Records for processing:
<<<<
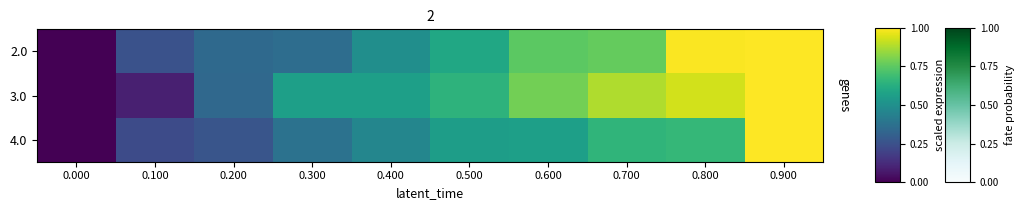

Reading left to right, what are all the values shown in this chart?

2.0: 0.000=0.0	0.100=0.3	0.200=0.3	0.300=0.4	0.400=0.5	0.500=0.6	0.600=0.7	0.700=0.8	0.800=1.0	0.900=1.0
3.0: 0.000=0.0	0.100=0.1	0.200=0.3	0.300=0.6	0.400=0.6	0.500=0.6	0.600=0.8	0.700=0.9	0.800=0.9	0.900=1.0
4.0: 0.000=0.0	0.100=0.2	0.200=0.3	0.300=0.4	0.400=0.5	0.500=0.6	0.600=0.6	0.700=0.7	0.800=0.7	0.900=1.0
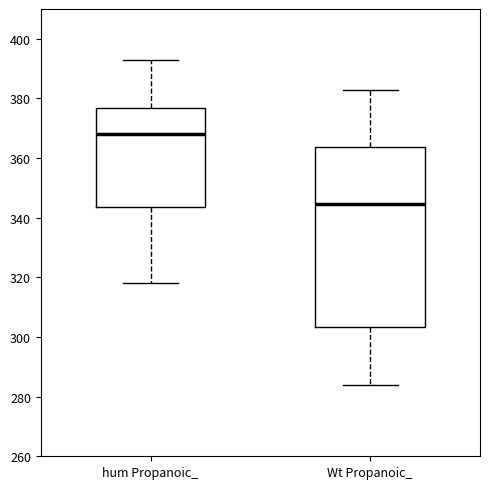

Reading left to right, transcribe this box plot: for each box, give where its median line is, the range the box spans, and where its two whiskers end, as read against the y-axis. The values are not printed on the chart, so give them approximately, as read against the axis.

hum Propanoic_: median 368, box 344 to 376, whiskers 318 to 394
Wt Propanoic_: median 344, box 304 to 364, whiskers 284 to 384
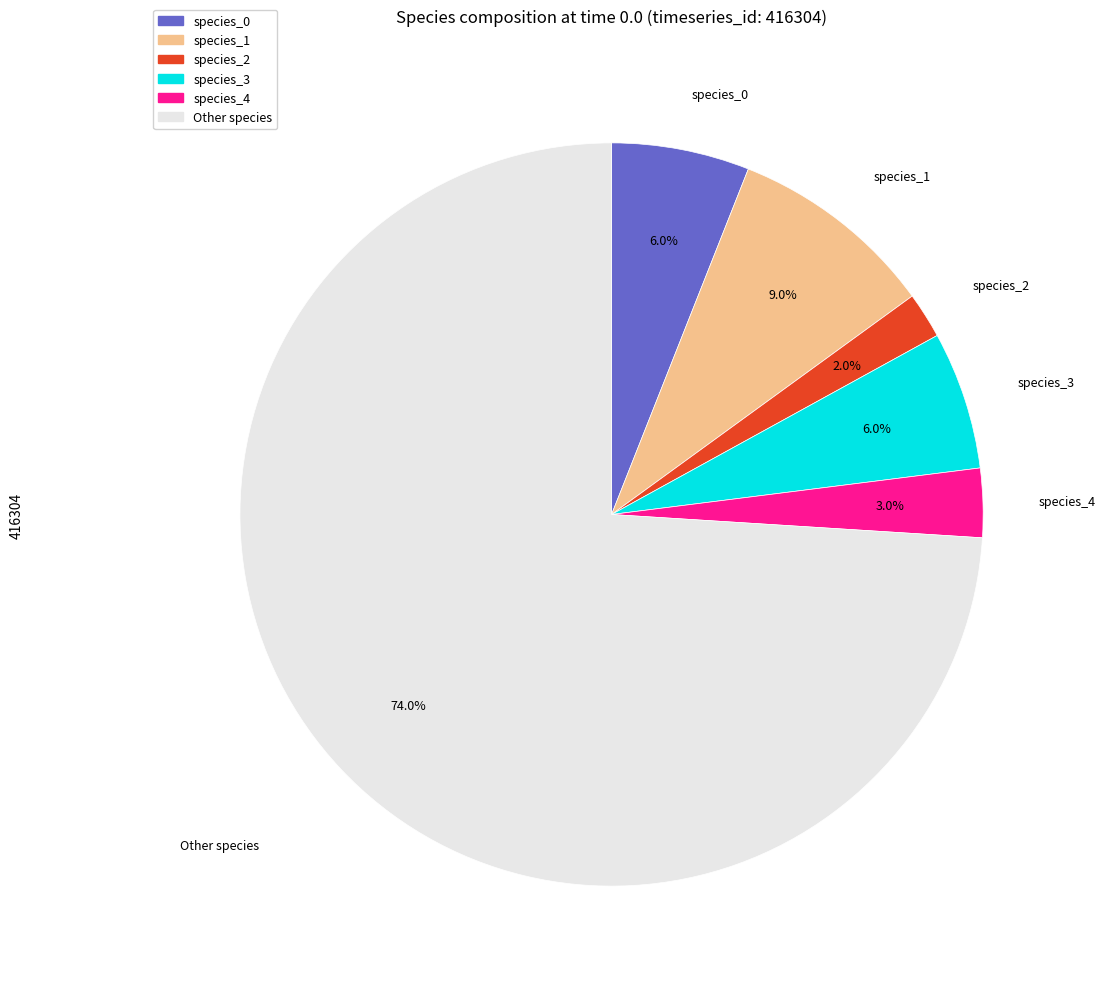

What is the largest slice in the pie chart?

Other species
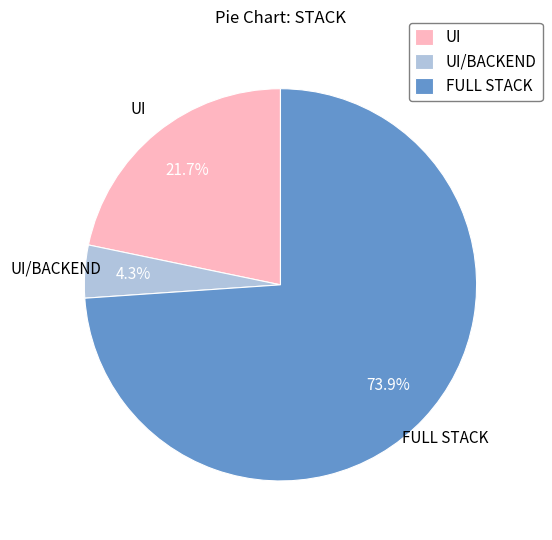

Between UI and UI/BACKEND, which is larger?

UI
>>>>
What is needed:
Reproduce the material above with "Reading left to right" changed to "Going from left to right" wherever it occurs, keeping everything else the same. Omit the pictures.

Written solution:
Going from left to right, what are all the values shown in this chart?

2.0: 0.000=0.0	0.100=0.3	0.200=0.3	0.300=0.4	0.400=0.5	0.500=0.6	0.600=0.7	0.700=0.8	0.800=1.0	0.900=1.0
3.0: 0.000=0.0	0.100=0.1	0.200=0.3	0.300=0.6	0.400=0.6	0.500=0.6	0.600=0.8	0.700=0.9	0.800=0.9	0.900=1.0
4.0: 0.000=0.0	0.100=0.2	0.200=0.3	0.300=0.4	0.400=0.5	0.500=0.6	0.600=0.6	0.700=0.7	0.800=0.7	0.900=1.0

Going from left to right, transcribe this box plot: for each box, give where its median line is, the range the box spans, and where its two whiskers end, as read against the y-axis. The values are not printed on the chart, so give them approximately, as read against the axis.

hum Propanoic_: median 368, box 344 to 376, whiskers 318 to 394
Wt Propanoic_: median 344, box 304 to 364, whiskers 284 to 384

What is the largest slice in the pie chart?

Other species

Between UI and UI/BACKEND, which is larger?

UI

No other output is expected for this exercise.